You're contradicting yourself here man. No one is advocating for the death sentence... however, if they've perished, they won't be hurting anyone else now would they? Sure it won't lessen the trauma for the victims, but at least they can breath a bit easier knowing that the person who did this to them won't be doing it to anyone else... or them EVER again.


----------



## Roy Harding (19 Dec 2007)

ixium said:
			
		

> Wouldn't happen even in countries where capital punishment exists. And even if it was punishable by death there would be many years of appeals which would still waste everyones money and time.
> 
> Having someone die from another prisoner is not justice. Especially when everyone knows that its going to happen.



I didn't say it would happen, nor did I advocate having him killed by fellow inmates.

I simply stated that capital punishment would satisfy the "need" that YOU articulated regarding keeping him of the streets.


----------



## JBoyd (19 Dec 2007)

ixium said:
			
		

> Having someone die from another prisoner is not justice.

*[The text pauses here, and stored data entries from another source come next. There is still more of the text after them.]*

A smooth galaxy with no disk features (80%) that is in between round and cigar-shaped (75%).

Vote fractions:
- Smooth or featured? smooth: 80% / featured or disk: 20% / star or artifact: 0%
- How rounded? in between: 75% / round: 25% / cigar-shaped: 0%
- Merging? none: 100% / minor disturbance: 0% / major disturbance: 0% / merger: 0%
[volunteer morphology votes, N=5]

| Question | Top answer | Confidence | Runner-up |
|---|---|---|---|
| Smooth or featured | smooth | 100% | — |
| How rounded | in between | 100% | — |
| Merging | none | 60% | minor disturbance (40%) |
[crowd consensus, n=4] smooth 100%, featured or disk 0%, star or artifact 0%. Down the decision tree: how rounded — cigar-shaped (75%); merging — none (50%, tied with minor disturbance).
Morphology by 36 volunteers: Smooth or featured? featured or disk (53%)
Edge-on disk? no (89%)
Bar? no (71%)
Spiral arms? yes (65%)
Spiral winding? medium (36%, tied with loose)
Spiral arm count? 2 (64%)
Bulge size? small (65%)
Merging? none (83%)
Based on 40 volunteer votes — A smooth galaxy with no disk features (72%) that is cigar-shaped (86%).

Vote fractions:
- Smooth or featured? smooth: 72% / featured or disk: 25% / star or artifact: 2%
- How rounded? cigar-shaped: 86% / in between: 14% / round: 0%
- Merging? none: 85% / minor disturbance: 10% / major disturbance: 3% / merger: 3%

Especially when everyone knows that its going to happen.



Even if he survives prison and is ever released he will be placed on the national sex offender registry, and I dont suspect he would last long in the public either.


----------



## armyvern (19 Dec 2007)

Tommy said:
			
		

> Would you still feel that way if it was your daughter he raped? what if you were the victim?
> 
> ive seen people affected by senseless violence and crime... youre obviously living in dream world if you think these guys can be rehibilitated... and obviously making too much money if youre ok with your tax dollars going towards babysitting this scum.
> 
> I never said kill him... (implied maybe....) I just say throw him in general population and let Darwinism sort out the rest.



Someone else besides a defense lawyer is now a scumbag because they don't mind seeing their tax dollars go towards "babysitting" this scum?

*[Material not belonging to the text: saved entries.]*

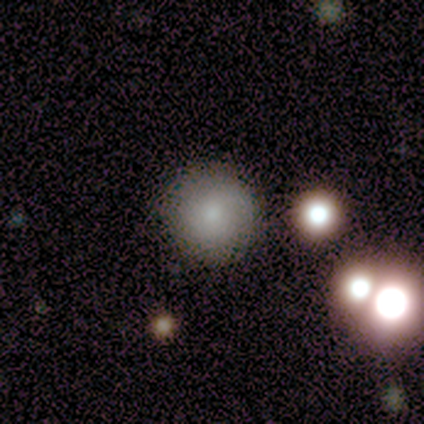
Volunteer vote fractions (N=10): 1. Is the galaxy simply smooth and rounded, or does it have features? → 80% smooth, 20% star or artifact, 0% featured or disk.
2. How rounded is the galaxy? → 100% round, 0% in between, 0% cigar-shaped.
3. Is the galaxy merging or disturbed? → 100% none, 0% minor disturbance, 0% major disturbance, 0% merger.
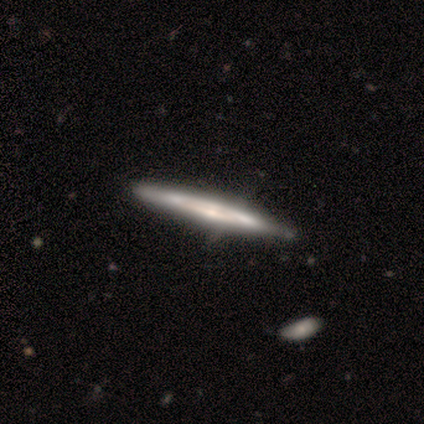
A featured or disk galaxy (68%) viewed edge-on (85%) with no central bulge (65%). Merging: none (70%).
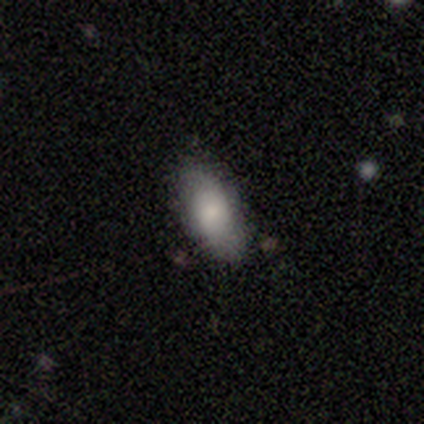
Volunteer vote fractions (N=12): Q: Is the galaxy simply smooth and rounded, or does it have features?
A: smooth — 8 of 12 (67%).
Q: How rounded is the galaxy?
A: in between — 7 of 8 (88%).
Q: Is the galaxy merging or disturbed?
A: none — 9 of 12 (75%).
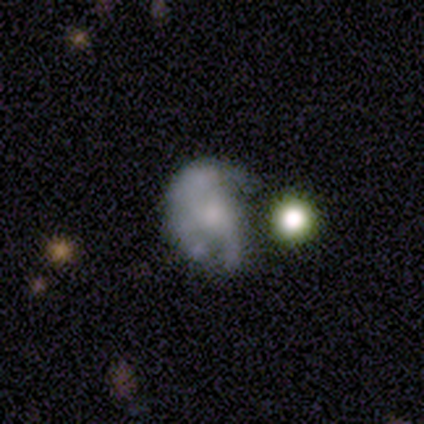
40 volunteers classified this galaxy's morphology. Q: Smooth or featured?
A: featured or disk (60%); runner-up: smooth (28%)
Q: Edge-on disk?
A: no (100%)
Q: Bar?
A: no (96%); runner-up: weak (4%)
Q: Spiral arms?
A: no (62%); runner-up: yes (38%)
Q: Bulge size?
A: small (42%); runner-up: moderate (29%)
Q: Merging?
A: major disturbance (46%); runner-up: none (23%)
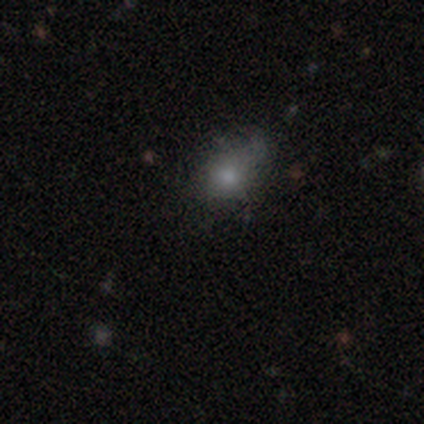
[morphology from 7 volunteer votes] A smooth galaxy with no disk features (71%) that is round (100%).

Vote fractions:
- Smooth or featured? smooth: 71% / featured or disk: 14% / star or artifact: 14%
- How rounded? round: 100% / in between: 0% / cigar-shaped: 0%
- Merging? minor disturbance: 67% / none: 33% / major disturbance: 0% / merger: 0%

You are right the fuck out of it.

The choice you've given that person was "death" or babysitting" -- it sure as hell wasn't "freedom" or "babysitting" -- anyone in their right fucking mind would choose "babysitting" over freedom.

Like it or not, this IS Canada and we DON'T have the death penalty (and doubt we would for rape/child molestation -- that tends to be a punishment reserved for those who kill someone) ... so the ONLY choice is "babysitting." Keep your scumbag comments to yourself.

BTW, the death penalty debate is happening in another thread.

Eerily, as you mention daughters ... there is another thread going on right now where a female teacher slept with one her 14 year old male students. There are actually people in there asking why the teacher's being punished as this would be "every adult male's dream" to be seduced by their teacher and that the student is probably the 'hero' of all his friends.  :  

Funny that, "what would you say if the teacher were male and the student your 14 year old daughter" was exactly what I wanted to type in response to that little bit of bullshit.

LAWS are applicable ALL the time, how dare you infer that someone is "making way too much money" if they agree with rapists & child molestors being "babysat." That's the ONLY choice we have here besides them being free.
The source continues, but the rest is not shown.